The whole crowd was not only Jewish, but also Orthodox, like her.
“It’s emotional. It’s amazing. It’s incredible to think that the grandfather that we share who was so willing to just throw away his Judaism has now an entire deck filled with family members that embrace it,” she said. “And I think that’s a really powerful message … It’s amazing to come and see that even though there was heartbreak, you can build a beautiful family; and now it’s two beautiful families are coming together into one, and that’s amazing.”
Larry Sobin, now 90, recalled meeting Ertel’s father, his half-brother Roger, briefly, about 30 years ago. Sobin was a chaplain in the Air Force and they met at Kennedy Airport while Roger was awaiting a flight to Germany.
“We just met and talked,” said Larry. “It was interesting.” He called the recent turn of events “unusual.” His father, Jack, Rebecca’s grandfather, left one day when Larry was 7, but he said he had no anger or resentment toward Roger for Jack’s leaving. “Why should I?” he said.
Having been left by their respective fathers, both Rebecca and Larry acknowledged making a point of building successful family lives. Ertel and her husband have been married 22 years; Larry and his wife have been married for 66.
When Rebecca and Richard met before the May reunion, she showed him a photograph of his grandfather holding her as a baby. “I had never seen a photo of my grandfather,” he said.
“It’s so ironic that it was a Grandparents’ Day that brought out the connection that we share a grandparent,” said Rebecca.
Yirmy Ertel, Rebecca’s 20-year-old son, was the first of the Ertels to arrive at the reunion. “It’s amazing. It’s beautiful. And you know, something that you never really thought [would happen],” he said.
When Richard’s brother, Stephen, met Yirmy, he said, “This is all from the hand of God!” Speaking to NJJN, Stephen added, “It’s very odd. It’s like … you know, you’re digging, you’re digging somewhere. And all of a sudden you strike something and you don’t know what to think. It’s…it’s profound.”
Dina Ertel, 16, arrived, looked around, and said, “It’s a little crazy. I thought I only had two sets of cousins. But now there’s more!”
They all chatted in small groups, getting to know one another, and for the Sobin side, catching up with other cousins and siblings.
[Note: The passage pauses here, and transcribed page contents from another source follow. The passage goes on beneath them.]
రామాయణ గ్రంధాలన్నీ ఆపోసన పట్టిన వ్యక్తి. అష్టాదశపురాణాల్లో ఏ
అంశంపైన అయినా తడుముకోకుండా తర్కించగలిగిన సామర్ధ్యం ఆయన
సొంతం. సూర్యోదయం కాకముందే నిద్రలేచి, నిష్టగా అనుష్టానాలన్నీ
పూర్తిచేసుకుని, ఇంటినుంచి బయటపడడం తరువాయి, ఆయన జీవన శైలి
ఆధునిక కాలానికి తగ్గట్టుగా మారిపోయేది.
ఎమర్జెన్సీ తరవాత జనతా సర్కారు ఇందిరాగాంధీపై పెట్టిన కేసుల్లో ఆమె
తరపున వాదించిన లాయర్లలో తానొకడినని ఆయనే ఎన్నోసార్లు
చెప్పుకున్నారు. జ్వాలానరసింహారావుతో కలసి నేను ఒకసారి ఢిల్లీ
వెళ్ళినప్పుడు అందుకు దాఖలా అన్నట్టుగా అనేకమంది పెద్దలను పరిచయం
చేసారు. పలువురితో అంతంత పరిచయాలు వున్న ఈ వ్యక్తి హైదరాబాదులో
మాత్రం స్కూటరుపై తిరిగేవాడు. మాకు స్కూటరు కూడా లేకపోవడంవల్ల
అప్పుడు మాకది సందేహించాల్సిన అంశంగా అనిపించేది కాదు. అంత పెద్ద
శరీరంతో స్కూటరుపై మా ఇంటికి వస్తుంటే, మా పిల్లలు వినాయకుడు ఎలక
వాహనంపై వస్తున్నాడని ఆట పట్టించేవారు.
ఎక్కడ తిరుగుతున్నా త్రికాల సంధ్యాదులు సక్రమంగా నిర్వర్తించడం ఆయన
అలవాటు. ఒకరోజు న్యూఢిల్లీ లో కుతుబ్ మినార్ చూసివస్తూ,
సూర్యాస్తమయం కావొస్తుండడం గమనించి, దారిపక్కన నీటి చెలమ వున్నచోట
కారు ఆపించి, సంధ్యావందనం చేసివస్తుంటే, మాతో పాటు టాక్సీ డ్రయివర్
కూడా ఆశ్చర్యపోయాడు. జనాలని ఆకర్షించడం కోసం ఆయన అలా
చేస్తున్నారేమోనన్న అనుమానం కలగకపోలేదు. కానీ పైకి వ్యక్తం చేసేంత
Richard and Dori brought out platter after platter of bagels and spreads, fruit, drinks, and an umbrella for some shade. And just like that, a family that had been severed two generations earlier made an unexpected, and unlikely, repair.
Rebecca’s eldest, Leah, who came with her husband, said, “I always felt like something was missing. And then once we found this, it just clicked — it just made sense. And now it’s really exciting, because I get to share with all of our family’s simchas in the future.”